* _WHAT THIS TASK INVOLVES_
Return the lines of the records without any change, beginning at the line that contains "У каждого из" and continuing through the end of the records.

Records taken from a collection:
== Segment start ==

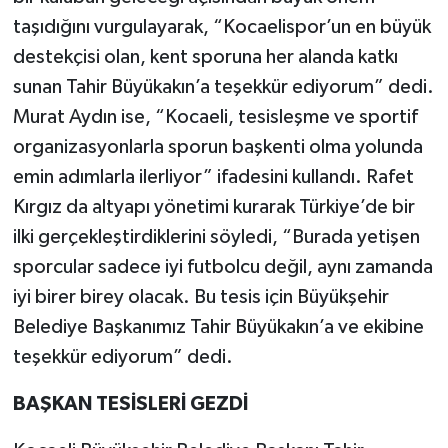
taşıdığını vurgulayarak, “Kocaelispor’un en büyük
destekçisi olan, kent sporuna her alanda katkı
sunan Tahir Büyükakın’a teşekkür ediyorum” dedi.
Murat Aydın ise, “Kocaeli, tesisleşme ve sportif
organizasyonlarla sporun başkenti olma yolunda
emin adımlarla ilerliyor” ifadesini kullandı. Rafet
Kırgız da altyapı yönetimi kurarak Türkiye’de bir
ilki gerçekleştirdiklerini söyledi, “Burada yetişen
sporcular sadece iyi futbolcu değil, aynı zamanda
iyi birer birey olacak. Bu tesis için Büyükşehir
Belediye Başkanımız Tahir Büyükakın’a ve ekibine
teşekkür ediyorum” dedi.
BAŞKAN TESİSLERİ GEZDİ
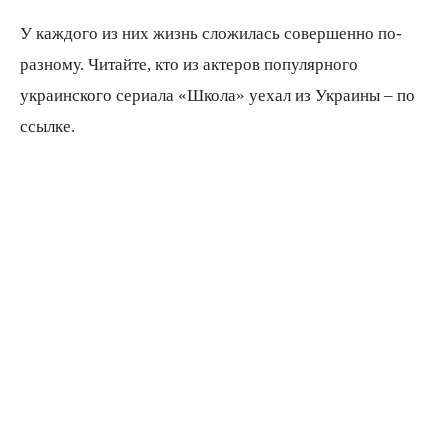
У каждого из них жизнь сложилась совершенно по-
разному. Читайте, кто из актеров популярного
украинского сериала «Школа» уехал из Украины – по
ссылке.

== Segment end ==

* _FINAL ANSWER_
У каждого из них жизнь сложилась совершенно по-
разному. Читайте, кто из актеров популярного
украинского сериала «Школа» уехал из Украины – по
ссылке.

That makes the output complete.